Frankie started to tell her about the homeless guy. She interrupted him, “His name is Landry. He’s Cajun like me. Listen to him, Frankie. He sees things about you; he knows things about you. Don’t do this Frankie. You will see him again. Next time he may not be so kind.”
Frankie had to go. He started to shake inside. He told Alex he’d call in a few days when he was somewhere warm. They both said, “I love you” and, at the same time, they both hung up.
Frankie walked back to Eddie at the table. “Can we please get the fuck out of here?” It seemed that there was no place for Frankie right now. Frankie then asked where Landry was.
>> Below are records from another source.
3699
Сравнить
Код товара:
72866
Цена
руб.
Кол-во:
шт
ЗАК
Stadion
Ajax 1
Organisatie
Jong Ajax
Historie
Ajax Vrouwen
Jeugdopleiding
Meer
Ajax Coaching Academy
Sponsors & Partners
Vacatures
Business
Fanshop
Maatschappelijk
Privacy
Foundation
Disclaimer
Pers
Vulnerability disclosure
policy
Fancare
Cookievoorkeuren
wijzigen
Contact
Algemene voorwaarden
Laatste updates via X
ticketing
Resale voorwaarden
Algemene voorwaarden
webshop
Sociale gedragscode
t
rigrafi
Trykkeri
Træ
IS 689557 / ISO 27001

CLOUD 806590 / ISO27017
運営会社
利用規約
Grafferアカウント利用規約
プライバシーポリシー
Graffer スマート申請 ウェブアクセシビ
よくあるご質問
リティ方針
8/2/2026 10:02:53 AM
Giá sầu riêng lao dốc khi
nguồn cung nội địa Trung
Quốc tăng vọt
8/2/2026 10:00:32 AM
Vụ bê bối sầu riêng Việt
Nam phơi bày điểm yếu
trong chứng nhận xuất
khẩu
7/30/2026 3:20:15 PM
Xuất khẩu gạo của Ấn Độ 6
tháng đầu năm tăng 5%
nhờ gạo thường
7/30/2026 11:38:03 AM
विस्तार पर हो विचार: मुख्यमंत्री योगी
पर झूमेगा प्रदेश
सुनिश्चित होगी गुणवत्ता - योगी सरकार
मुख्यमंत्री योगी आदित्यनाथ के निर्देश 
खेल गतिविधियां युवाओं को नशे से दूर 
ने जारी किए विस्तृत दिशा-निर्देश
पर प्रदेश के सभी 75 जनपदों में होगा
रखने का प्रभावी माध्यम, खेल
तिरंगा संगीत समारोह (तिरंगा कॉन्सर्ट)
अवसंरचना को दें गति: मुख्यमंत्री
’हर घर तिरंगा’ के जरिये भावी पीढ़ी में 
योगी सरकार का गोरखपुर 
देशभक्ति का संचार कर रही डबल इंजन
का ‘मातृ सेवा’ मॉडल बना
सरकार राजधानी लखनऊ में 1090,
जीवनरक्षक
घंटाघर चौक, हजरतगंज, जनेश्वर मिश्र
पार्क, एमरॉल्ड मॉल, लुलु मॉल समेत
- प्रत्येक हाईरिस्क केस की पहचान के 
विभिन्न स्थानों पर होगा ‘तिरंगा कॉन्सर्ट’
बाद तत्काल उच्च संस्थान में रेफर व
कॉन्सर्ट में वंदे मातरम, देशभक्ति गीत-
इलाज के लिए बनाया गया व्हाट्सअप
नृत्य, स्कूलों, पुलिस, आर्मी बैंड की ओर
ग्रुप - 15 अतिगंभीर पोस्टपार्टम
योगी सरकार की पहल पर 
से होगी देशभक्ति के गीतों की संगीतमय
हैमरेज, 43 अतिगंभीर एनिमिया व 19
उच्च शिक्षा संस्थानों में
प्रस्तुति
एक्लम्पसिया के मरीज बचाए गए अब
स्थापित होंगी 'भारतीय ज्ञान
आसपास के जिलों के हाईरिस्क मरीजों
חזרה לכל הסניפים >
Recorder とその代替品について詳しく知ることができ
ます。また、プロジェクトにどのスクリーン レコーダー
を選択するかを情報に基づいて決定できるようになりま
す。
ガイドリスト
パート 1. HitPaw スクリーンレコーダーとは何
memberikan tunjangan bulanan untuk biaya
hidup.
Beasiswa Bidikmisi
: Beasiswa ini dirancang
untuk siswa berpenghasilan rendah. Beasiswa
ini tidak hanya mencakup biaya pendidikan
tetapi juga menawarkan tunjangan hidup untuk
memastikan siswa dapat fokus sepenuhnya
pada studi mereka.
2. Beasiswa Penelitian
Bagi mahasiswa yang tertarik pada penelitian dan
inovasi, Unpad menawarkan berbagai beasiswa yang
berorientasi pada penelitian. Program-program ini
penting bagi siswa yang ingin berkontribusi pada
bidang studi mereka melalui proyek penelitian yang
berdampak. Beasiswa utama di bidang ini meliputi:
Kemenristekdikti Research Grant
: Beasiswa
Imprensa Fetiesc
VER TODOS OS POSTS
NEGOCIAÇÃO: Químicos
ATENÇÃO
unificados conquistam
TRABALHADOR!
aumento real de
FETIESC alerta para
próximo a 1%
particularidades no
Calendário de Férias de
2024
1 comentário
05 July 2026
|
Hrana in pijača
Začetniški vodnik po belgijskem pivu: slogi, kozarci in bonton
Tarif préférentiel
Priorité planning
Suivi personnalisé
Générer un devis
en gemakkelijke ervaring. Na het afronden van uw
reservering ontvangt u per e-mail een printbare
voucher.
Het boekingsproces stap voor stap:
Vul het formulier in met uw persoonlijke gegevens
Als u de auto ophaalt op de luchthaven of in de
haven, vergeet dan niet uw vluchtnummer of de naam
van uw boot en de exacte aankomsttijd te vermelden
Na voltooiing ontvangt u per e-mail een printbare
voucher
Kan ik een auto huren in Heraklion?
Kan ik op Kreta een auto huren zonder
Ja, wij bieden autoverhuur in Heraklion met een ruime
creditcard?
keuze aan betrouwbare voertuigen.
Eddie said, “Landry? Who the hell is Landry?” Frankie answered that Alex knew all about him. Eddie shook his head. Landry was nowhere to be found. Everywhere seemed to be the wrong place to be.
Chapter Nine:
Gone Smuggling
Eddie reached into his pocket and pulled out a fairly thick envelope. Frankie could tell simply by touching it that it contained a lot of money. It was almost like he could feel the transfer of money from Eddie’s hand to his. He loved the smell, taste, and feel of money. They threw some cash on the table for breakfast and walked out to the tractor, still running to stay warm in the frozen air. It was cold, way too cold. They climbed into the cab and took off to find the trailer in a drop yard up the road. Eddie calmly said he didn’t want to discuss Frankie’s friend Alex, his grandma, his grandpa, Landry, or anyone else. The whole subject was officially closed.